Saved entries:
┌──

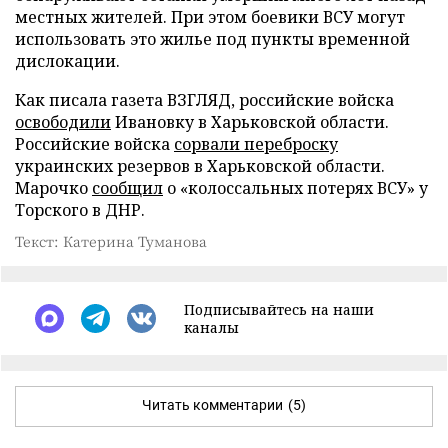
местных жителей. При этом боевики ВСУ могут
использовать это жилье под пункты временной
дислокации.
Как писала газета ВЗГЛЯД, российские войска
освободили
Ивановку в Харьковской области.
Российские войска
сорвали переброску
украинских резервов в Харьковской области.
Марочко
сообщил
о «колоссальных потерях ВСУ» у
Торского в ДНР.
Текст: Катерина Туманова
Подписывайтесь на наши
каналы
Читать комментарии
(5)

└──

■ **Aim of the exercise**: Can you duplicate the text of every row above line for line, leaving the pictures out?

■ **Written solution**:
местных жителей. При этом боевики ВСУ могут
использовать это жилье под пункты временной
дислокации.
Как писала газета ВЗГЛЯД, российские войска
освободили
Ивановку в Харьковской области.
Российские войска
сорвали переброску
украинских резервов в Харьковской области.
Марочко
сообщил
о «колоссальных потерях ВСУ» у
Торского в ДНР.
Текст: Катерина Туманова
Подписывайтесь на наши
каналы
Читать комментарии
(5)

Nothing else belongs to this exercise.